*Your instructions*: Write out again, word for word and line by line, all the text in the data below, leaving out the pictures.

*Provided data*:
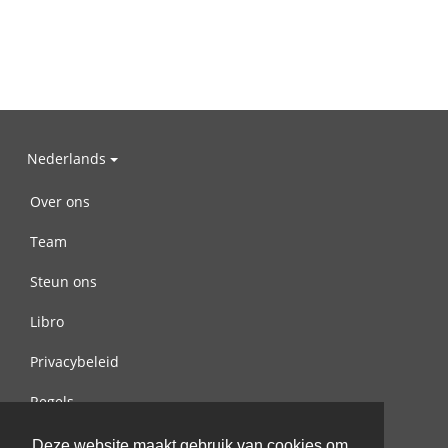
Nederlands
Over ons
Team
Steun ons
Libro
Privacybeleid
Regels
Contact met ons opnemen
Deze website maakt gebruik van cookies om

*Answer section*:
Nederlands
Over ons
Team
Steun ons
Libro
Privacybeleid
Regels
Contact met ons opnemen
Deze website maakt gebruik van cookies om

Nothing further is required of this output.